/---

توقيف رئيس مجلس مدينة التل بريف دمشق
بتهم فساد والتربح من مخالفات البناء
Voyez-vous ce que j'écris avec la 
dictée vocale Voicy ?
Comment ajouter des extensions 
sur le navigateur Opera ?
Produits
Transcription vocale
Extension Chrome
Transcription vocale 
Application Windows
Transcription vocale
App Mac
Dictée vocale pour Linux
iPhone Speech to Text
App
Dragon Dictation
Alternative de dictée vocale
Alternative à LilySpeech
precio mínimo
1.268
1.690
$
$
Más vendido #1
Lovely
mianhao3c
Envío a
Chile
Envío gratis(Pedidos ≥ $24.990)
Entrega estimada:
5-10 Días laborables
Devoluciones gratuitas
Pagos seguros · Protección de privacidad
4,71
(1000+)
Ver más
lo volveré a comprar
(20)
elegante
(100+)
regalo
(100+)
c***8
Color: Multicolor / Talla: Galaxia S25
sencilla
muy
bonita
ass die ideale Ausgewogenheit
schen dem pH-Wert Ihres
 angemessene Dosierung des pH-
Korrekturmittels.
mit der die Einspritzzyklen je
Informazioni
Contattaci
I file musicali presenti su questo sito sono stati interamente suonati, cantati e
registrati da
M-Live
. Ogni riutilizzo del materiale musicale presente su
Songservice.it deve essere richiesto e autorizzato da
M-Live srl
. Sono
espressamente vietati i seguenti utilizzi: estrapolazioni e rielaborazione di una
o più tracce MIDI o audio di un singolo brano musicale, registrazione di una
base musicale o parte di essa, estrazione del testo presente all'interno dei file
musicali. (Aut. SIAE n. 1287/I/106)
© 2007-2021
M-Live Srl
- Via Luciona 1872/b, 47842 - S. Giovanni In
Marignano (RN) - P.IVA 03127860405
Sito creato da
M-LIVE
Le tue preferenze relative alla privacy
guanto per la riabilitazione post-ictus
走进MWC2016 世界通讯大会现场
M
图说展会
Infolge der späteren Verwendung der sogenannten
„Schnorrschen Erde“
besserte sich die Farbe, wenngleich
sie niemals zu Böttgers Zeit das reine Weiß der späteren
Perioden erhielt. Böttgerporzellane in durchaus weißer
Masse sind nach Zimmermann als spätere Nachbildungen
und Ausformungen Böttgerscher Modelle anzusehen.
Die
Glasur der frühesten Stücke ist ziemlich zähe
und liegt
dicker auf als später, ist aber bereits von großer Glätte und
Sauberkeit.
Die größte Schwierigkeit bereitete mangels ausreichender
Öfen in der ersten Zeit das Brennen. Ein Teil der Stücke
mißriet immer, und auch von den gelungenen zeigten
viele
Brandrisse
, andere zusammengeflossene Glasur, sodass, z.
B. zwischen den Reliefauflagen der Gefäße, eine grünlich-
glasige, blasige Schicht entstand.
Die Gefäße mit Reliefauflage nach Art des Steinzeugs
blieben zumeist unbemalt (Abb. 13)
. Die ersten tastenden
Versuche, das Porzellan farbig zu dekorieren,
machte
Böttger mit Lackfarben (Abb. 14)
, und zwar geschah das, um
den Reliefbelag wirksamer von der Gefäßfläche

\---

PROMPT: Write out all the entries once more, exactly.

SOLUTION FOR THIS TASK:
توقيف رئيس مجلس مدينة التل بريف دمشق
بتهم فساد والتربح من مخالفات البناء
Voyez-vous ce que j'écris avec la 
dictée vocale Voicy ?
Comment ajouter des extensions 
sur le navigateur Opera ?
Produits
Transcription vocale
Extension Chrome
Transcription vocale 
Application Windows
Transcription vocale
App Mac
Dictée vocale pour Linux
iPhone Speech to Text
App
Dragon Dictation
Alternative de dictée vocale
Alternative à LilySpeech
precio mínimo
1.268
1.690
$
$
Más vendido #1
Lovely
mianhao3c
Envío a
Chile
Envío gratis(Pedidos ≥ $24.990)
Entrega estimada:
5-10 Días laborables
Devoluciones gratuitas
Pagos seguros · Protección de privacidad
4,71
(1000+)
Ver más
lo volveré a comprar
(20)
elegante
(100+)
regalo
(100+)
c***8
Color: Multicolor / Talla: Galaxia S25
sencilla
muy
bonita
ass die ideale Ausgewogenheit
schen dem pH-Wert Ihres
 angemessene Dosierung des pH-
Korrekturmittels.
mit der die Einspritzzyklen je
Informazioni
Contattaci
I file musicali presenti su questo sito sono stati interamente suonati, cantati e
registrati da
M-Live
. Ogni riutilizzo del materiale musicale presente su
Songservice.it deve essere richiesto e autorizzato da
M-Live srl
. Sono
espressamente vietati i seguenti utilizzi: estrapolazioni e rielaborazione di una
o più tracce MIDI o audio di un singolo brano musicale, registrazione di una
base musicale o parte di essa, estrazione del testo presente all'interno dei file
musicali. (Aut. SIAE n. 1287/I/106)
© 2007-2021
M-Live Srl
- Via Luciona 1872/b, 47842 - S. Giovanni In
Marignano (RN) - P.IVA 03127860405
Sito creato da
M-LIVE
Le tue preferenze relative alla privacy
guanto per la riabilitazione post-ictus
走进MWC2016 世界通讯大会现场
M
图说展会
Infolge der späteren Verwendung der sogenannten
„Schnorrschen Erde“
besserte sich die Farbe, wenngleich
sie niemals zu Böttgers Zeit das reine Weiß der späteren
Perioden erhielt. Böttgerporzellane in durchaus weißer
Masse sind nach Zimmermann als spätere Nachbildungen
und Ausformungen Böttgerscher Modelle anzusehen.
Die
Glasur der frühesten Stücke ist ziemlich zähe
und liegt
dicker auf als später, ist aber bereits von großer Glätte und
Sauberkeit.
Die größte Schwierigkeit bereitete mangels ausreichender
Öfen in der ersten Zeit das Brennen. Ein Teil der Stücke
mißriet immer, und auch von den gelungenen zeigten
viele
Brandrisse
, andere zusammengeflossene Glasur, sodass, z.
B. zwischen den Reliefauflagen der Gefäße, eine grünlich-
glasige, blasige Schicht entstand.
Die Gefäße mit Reliefauflage nach Art des Steinzeugs
blieben zumeist unbemalt (Abb. 13)
. Die ersten tastenden
Versuche, das Porzellan farbig zu dekorieren,
machte
Böttger mit Lackfarben (Abb. 14)
, und zwar geschah das, um
den Reliefbelag wirksamer von der Gefäßfläche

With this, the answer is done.